Stored records -
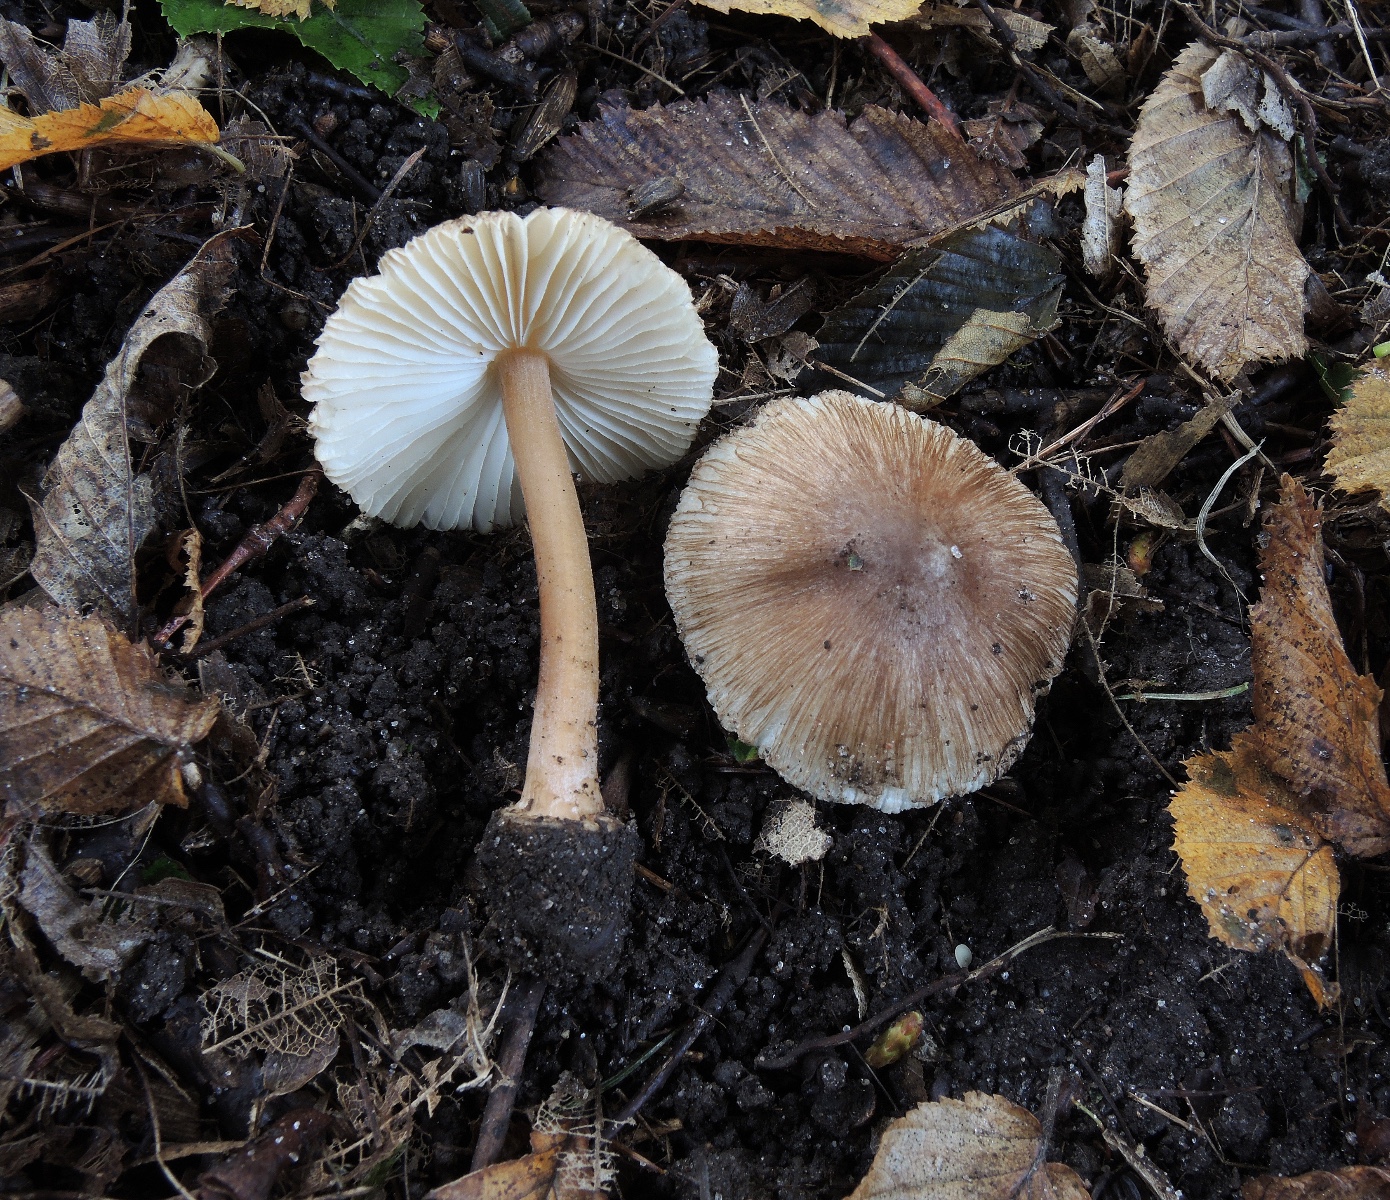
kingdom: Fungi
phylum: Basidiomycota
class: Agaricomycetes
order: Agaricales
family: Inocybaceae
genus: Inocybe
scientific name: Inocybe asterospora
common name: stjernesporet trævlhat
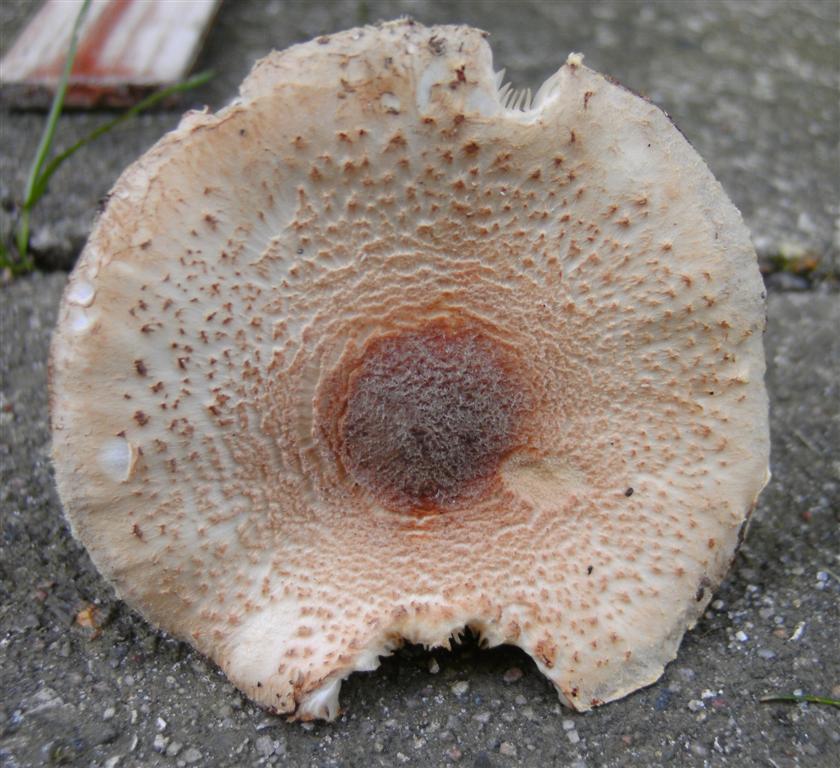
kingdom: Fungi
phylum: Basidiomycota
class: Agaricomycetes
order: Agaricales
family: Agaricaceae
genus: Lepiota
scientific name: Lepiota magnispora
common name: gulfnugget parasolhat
---
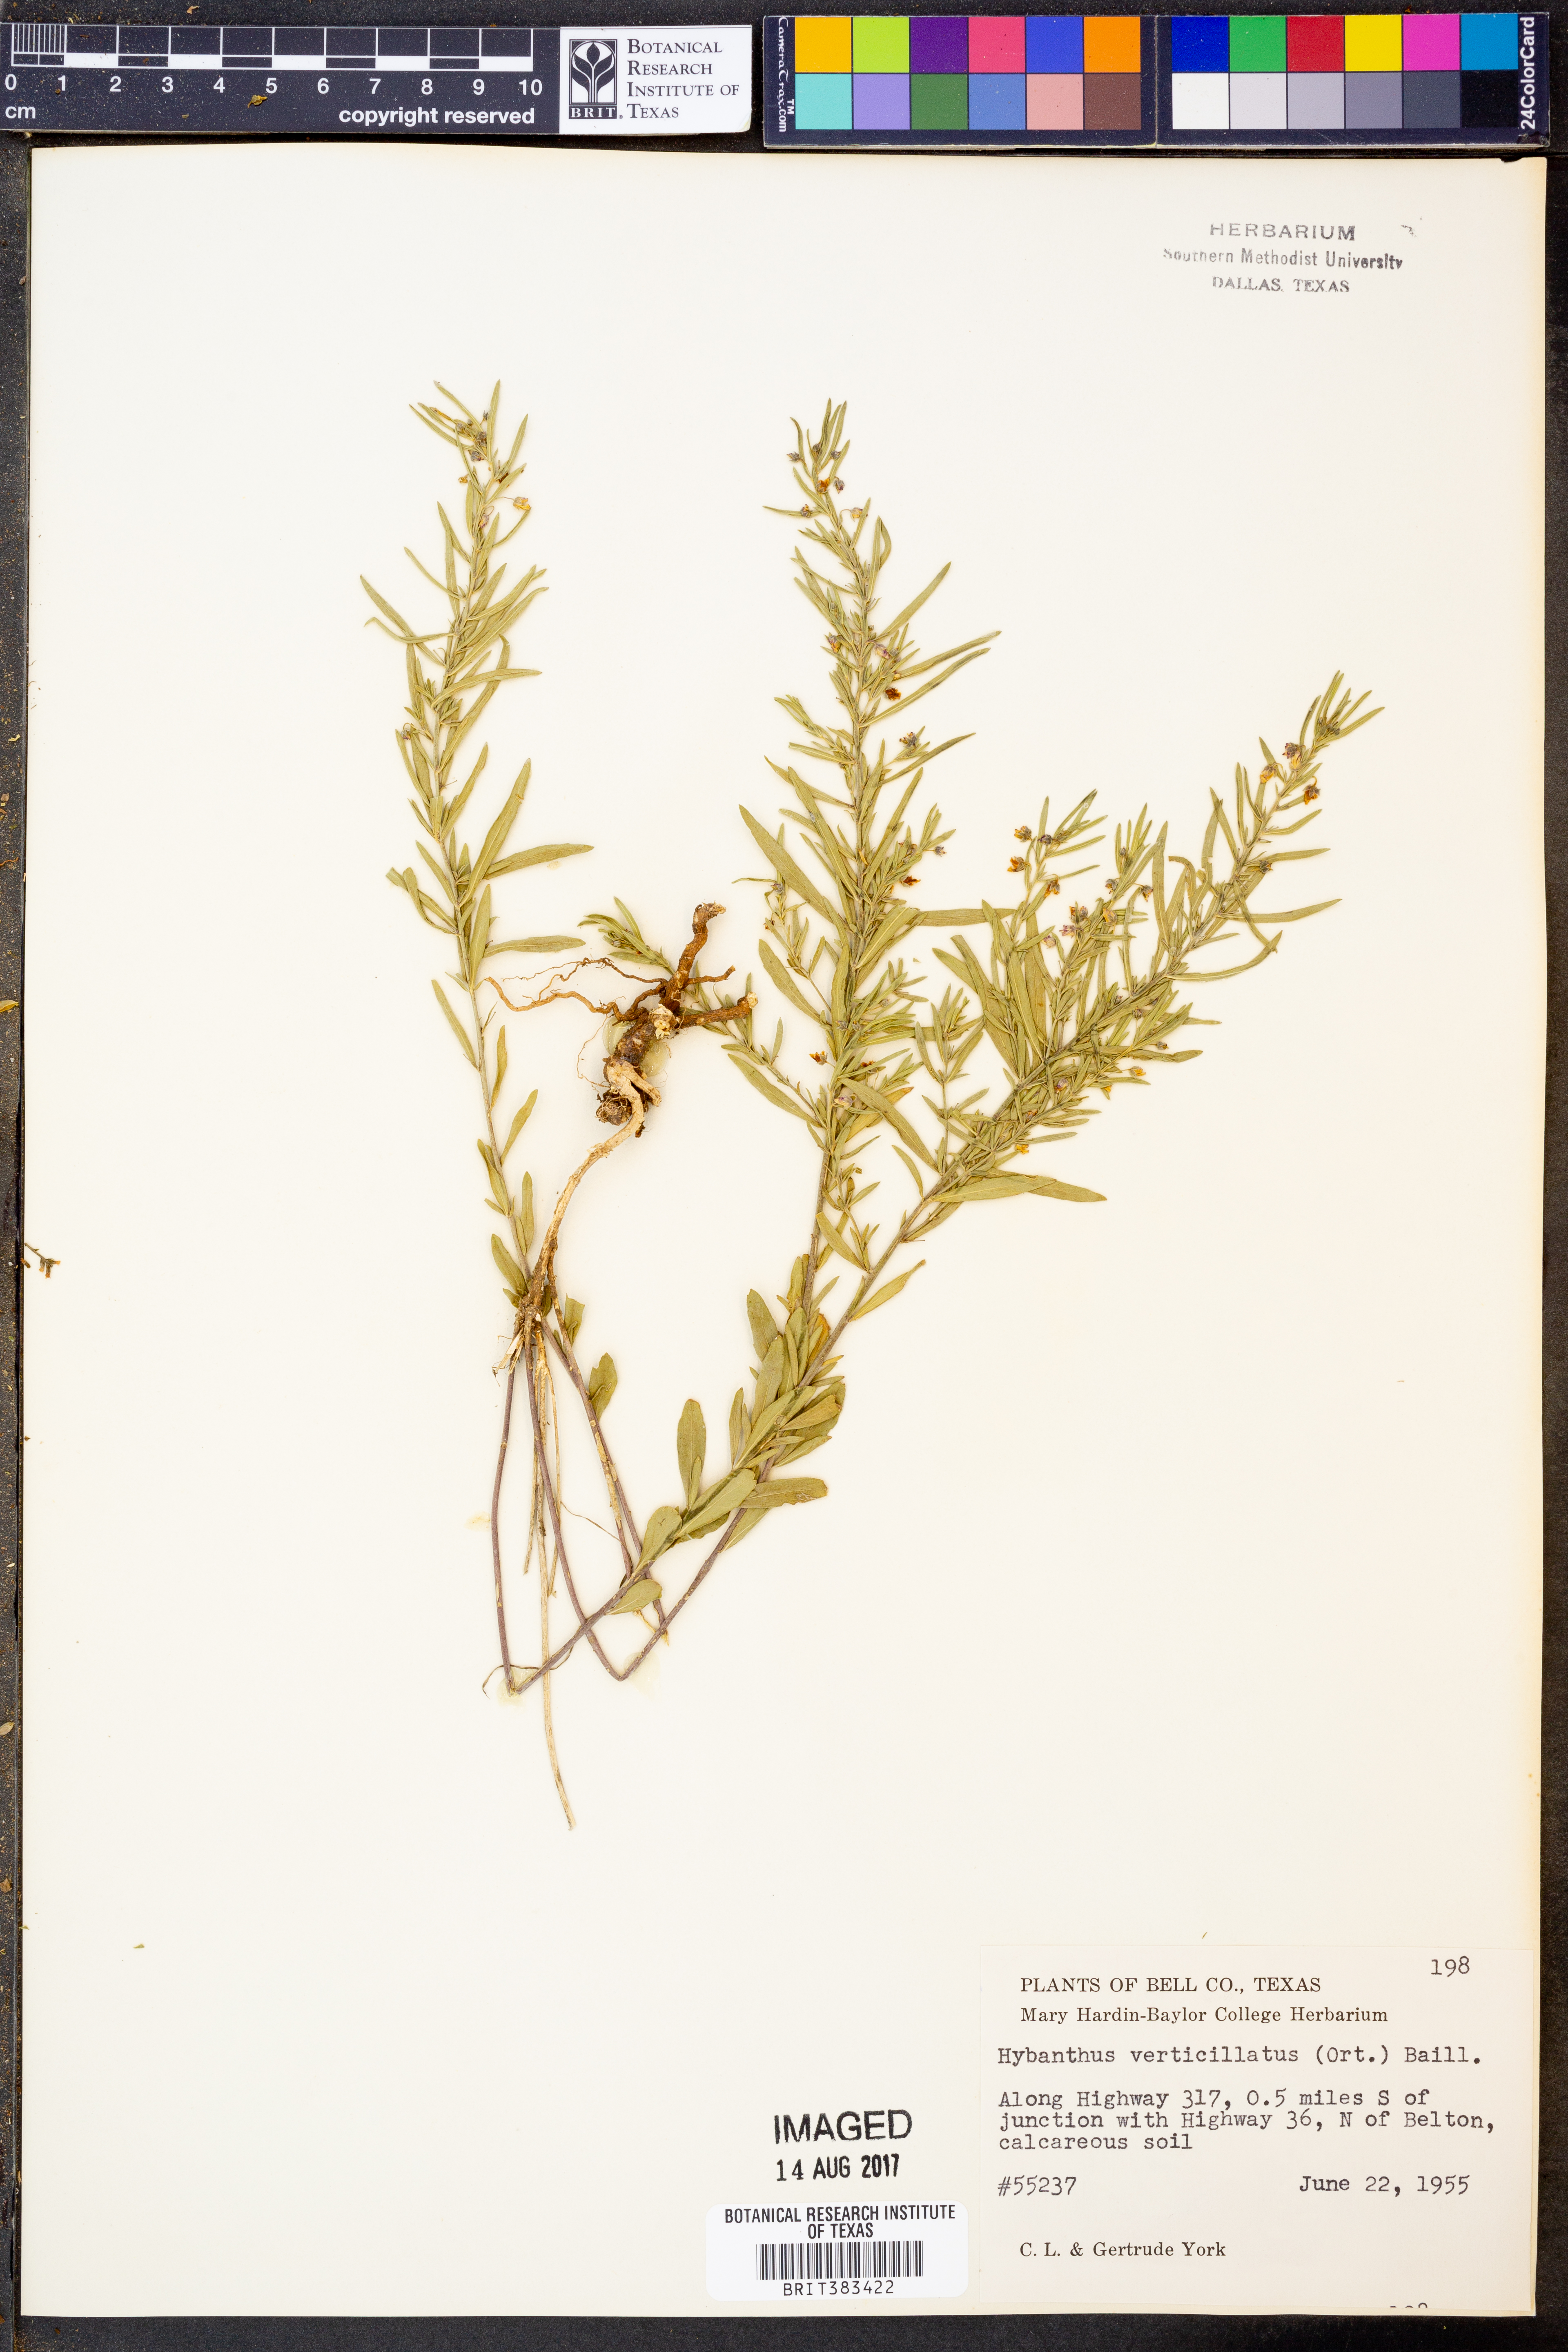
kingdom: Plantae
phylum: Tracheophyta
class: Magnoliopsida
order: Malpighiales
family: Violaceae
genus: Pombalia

The task -
Turn everything in the records above, from the line containing "genus: Inocybe" down to the line containing "scientific name: Lepiota magnispora", both ends included, into a JSON list of strings with one string per line and no blank lines. Leave the pictures out.

Written answer -
[
  "genus: Inocybe",
  "scientific name: Inocybe asterospora",
  "common name: stjernesporet trævlhat",
  "kingdom: Fungi",
  "phylum: Basidiomycota",
  "class: Agaricomycetes",
  "order: Agaricales",
  "family: Agaricaceae",
  "genus: Lepiota",
  "scientific name: Lepiota magnispora"
]